I have a lot of thoughts in my head; they reverberate and then land in the center of my cortex, never to fall out, never to fade. It is a crowded place in there, I never lose information once I have retained it, I know without a doubt I could go back to being a typographer and pick up right where I left off. I still remember it all. I remember things from when I was two years old; however I have a hard time remembering my name some days. Maybe because I wanted to change it when I was younger, Angie, how boring I used to think. I wanted something sophisticated, daring, foreign, different, so I decided I should become Angelique, not a far stretch I admit. It didn’t last long; my parents looked at me like I was from a different planet. Maybe I am, sometimes I say with great disdain “humans” and I mean it.
Maybe I was born on the wrong planet, maybe I was dropped off here by my real parents, like the original Escape to Witch Mountain, there is not a girl my age that did not want to be Kim Richards. I loved that movie, any movie that had to do with aliens or witchcraft; I think it was my escapism. I grew up living in a fantasy world, in movies, books and comics. Now those are called graphic novels, probably because the ones who read those are still my age and well, that sounds better than we still read comic books.
Do you remember that movie Eternal Sunshine of the Spotless Mind? Sometimes I wish that were me, that I could erase thoughts and memories from my mind. I do have a few specific ones in mind, if you could erase some memories what would they be?

A little Ode to Scott Baio

So I found one of my teenage idols on twitter, Scott Baio, he along with Leif Garrett and The Bay City Rollers adorned my teenage bedroom walls.
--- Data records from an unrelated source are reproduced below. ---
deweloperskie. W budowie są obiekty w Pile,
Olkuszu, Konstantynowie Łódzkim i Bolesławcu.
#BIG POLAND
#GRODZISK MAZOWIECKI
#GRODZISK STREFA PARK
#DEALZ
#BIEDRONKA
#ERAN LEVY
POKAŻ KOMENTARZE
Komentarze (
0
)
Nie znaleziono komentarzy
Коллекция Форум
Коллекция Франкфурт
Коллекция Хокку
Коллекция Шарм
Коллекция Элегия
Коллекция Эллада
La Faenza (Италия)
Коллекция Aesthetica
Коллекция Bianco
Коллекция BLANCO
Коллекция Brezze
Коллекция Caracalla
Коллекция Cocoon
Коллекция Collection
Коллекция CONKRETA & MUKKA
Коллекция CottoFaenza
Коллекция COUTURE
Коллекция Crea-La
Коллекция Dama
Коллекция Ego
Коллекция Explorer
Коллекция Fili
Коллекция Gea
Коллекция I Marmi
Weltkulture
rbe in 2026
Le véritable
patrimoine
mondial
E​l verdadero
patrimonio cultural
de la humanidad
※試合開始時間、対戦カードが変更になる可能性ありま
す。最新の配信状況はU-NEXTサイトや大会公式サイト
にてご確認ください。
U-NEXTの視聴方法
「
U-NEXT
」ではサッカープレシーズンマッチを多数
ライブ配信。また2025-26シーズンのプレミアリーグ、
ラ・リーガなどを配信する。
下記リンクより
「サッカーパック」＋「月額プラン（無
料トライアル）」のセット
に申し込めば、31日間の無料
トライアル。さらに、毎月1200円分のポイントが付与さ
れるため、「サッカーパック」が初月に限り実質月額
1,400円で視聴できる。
What I have found since following him on twitter is that he is really funny. Caustic, sarcastic, wicked sense of humor, and loyal, loyal to his family, he immediately shoots down overly flirty fans. Letting them know in no uncertain terms his wife is his world. I admire him for this.
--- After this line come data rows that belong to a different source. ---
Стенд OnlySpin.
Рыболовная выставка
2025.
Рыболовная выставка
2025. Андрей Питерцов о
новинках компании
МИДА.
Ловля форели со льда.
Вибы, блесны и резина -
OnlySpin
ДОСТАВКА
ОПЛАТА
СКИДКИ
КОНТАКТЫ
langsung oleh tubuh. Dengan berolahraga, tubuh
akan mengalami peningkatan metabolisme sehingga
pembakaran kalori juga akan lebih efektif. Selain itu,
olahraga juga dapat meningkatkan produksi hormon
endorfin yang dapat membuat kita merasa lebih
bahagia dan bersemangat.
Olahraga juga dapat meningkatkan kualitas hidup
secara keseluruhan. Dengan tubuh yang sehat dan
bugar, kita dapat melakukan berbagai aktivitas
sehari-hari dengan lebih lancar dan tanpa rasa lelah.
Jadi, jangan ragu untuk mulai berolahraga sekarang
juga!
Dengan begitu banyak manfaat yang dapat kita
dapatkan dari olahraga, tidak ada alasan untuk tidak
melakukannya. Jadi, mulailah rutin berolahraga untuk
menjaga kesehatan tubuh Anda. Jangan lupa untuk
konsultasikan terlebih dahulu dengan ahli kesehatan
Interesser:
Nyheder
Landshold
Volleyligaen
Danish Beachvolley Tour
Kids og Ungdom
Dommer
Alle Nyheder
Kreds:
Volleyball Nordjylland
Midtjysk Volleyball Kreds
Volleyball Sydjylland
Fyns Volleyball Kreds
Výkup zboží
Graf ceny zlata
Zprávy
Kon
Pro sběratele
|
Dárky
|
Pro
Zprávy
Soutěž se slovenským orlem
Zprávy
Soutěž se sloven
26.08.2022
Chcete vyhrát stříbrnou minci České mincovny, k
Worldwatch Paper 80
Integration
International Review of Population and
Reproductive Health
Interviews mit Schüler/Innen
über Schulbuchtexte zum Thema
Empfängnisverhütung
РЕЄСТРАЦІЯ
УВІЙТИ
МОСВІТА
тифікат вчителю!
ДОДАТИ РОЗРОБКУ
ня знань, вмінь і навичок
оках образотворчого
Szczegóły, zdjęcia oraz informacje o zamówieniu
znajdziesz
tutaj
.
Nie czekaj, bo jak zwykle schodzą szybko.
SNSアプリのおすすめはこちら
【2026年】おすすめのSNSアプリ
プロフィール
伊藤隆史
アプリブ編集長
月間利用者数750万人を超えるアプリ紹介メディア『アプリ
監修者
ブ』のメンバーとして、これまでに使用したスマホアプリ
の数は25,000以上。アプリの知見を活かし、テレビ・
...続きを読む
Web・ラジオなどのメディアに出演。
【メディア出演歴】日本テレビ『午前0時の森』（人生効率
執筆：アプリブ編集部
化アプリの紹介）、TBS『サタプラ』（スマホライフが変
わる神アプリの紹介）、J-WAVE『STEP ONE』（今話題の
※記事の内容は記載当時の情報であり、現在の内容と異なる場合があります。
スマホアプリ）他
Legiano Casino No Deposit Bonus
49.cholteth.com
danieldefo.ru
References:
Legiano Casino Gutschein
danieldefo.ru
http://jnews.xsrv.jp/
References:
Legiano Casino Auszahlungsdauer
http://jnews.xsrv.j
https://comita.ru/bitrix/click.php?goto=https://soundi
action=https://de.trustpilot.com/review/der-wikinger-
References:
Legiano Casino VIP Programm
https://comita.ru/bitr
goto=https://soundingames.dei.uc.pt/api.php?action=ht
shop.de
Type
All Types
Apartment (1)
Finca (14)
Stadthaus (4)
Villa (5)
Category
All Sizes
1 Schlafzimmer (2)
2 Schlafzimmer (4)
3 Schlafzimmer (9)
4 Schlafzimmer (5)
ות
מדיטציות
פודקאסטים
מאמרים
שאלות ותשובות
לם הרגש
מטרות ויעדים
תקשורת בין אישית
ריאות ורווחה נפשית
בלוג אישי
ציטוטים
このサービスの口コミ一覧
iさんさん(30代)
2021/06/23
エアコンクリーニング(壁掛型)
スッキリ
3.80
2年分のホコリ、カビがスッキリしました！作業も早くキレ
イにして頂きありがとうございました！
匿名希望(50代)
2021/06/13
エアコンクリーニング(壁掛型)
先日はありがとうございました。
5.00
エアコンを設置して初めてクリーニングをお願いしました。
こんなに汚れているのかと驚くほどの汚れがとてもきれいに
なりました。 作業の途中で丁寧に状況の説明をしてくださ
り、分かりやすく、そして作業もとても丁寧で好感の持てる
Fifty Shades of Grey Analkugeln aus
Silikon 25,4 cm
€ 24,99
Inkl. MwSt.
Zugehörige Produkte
I had the opportunity to actually meet Scott Baio in the ‘90’s and even thought I made a complete fool of myself he was kind and gracious. Let me tell you a little of what happened, I will never tell the complete story because, well I was a donkey.
It was on the set of Diagnosis Murder, my ex-mother-in-law’s boyfriend was the head of security on the set. When he told me what show he was working on I about fainted. Literally. He was so funny, Chris managed to get me an autographed photo of Scott and then when I came out to visit Chris made arrangements for me to visit the set and meet Scott Baio.
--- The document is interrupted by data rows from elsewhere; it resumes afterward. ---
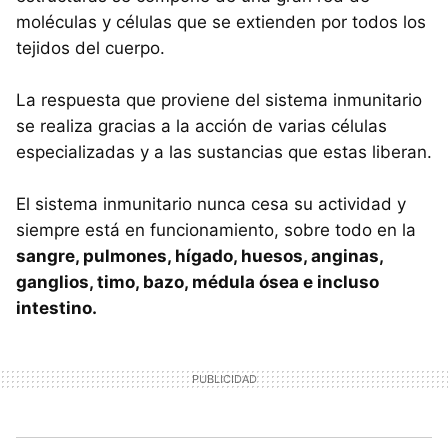
moléculas y células que se extienden por todos los
tejidos del cuerpo.
La respuesta que proviene del sistema inmunitario
se realiza gracias a la acción de varias células
especializadas y a las sustancias que estas liberan.
El sistema inmunitario nunca cesa su actividad y
siempre está en funcionamiento, sobre todo en la
sangre, pulmones, hígado, huesos, anginas,
ganglios, timo, bazo, médula ósea e incluso
intestino.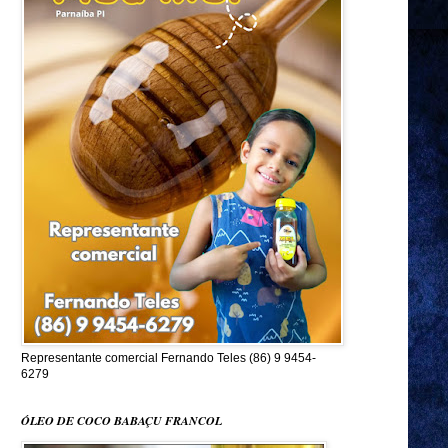
Representante comercial Fernando Teles (86) 9 9454-
6279
ÓLEO DE COCO BABAÇU FRANCOL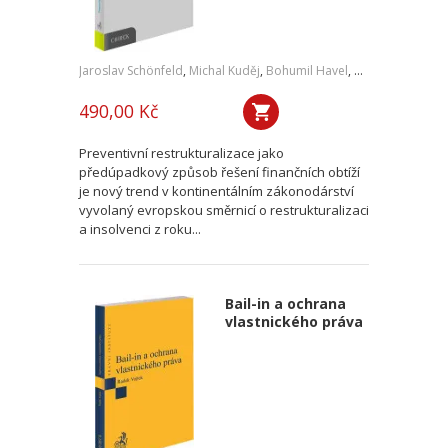
Jaroslav Schönfeld
,
Michal Kuděj
,
Bohumil Havel
,
Petr Sprinz
,
a kol
490,00 Kč
Preventivní restrukturalizace jako
předúpadkový způsob řešení finančních obtíží
je nový trend v kontinentálním zákonodárství
vyvolaný evropskou směrnicí o restrukturalizaci
a insolvenci z roku...
Bail-in a ochrana
vlastnického práva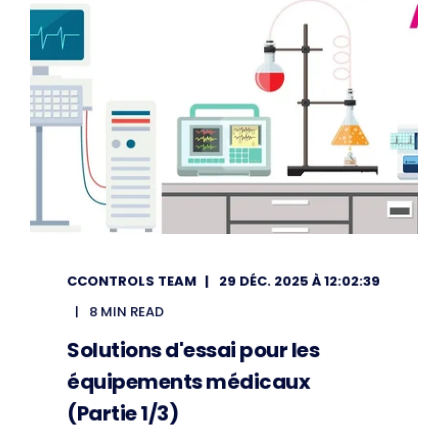
CCONTROLS TEAM
29 DÉC. 2025 À 12:02:39
8 MIN READ
Solutions d'essai pour les
équipements médicaux
(Partie 1/3)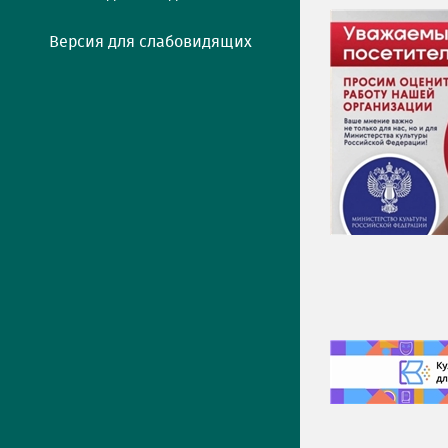
Версия для слабовидящих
It was a magical day, lunch on the set with the extras, OMG, now let me tell you that was spectacular. You might scoff, but these are people you see in everything, sitting there I was like wow I have seen you and you and you in multiple shows. They asked me how long I had been an extra because they had not seen me before. I explain why I am there; I have to tell you not one of them had one bad thing to say about Scott. All of them said how nice he was and how they always enjoyed working with him. Then they all started telling me what to say, what not to say, and I became extraordinarily nervous.
First I met Dick Van Dyke, wonderful man, very nice, then, then it happened, Scott Baio walked out of his trailer and every word the extras had said to be began bouncing around my brain. Chris called Scott over and introduced me, he was very nice, shook my hand, said I understand you are from Texas, to get the conversation going, as I was just standing there staring at the person who had graced my bedroom walls so many years before.
I managed to find my voice eventually, and that was not a good thing, I did manage to embarrass myself, and Scott Baio still nice, kind and gracious. So when I see people saying unkind things about him or his family I do get a little miffed. I think back to when he could have been so snarky and sarcastic with one fan who at that point could only see him with teenage eyes.
To this day I will watch anything he is in, so happy he has said he will never do reality TV, as in Dancing with the Stars, you all know how I feel about that show. I refuse to watch it, however if Scott Baio were on it I would be forced to. So thank you Scott for not doing that!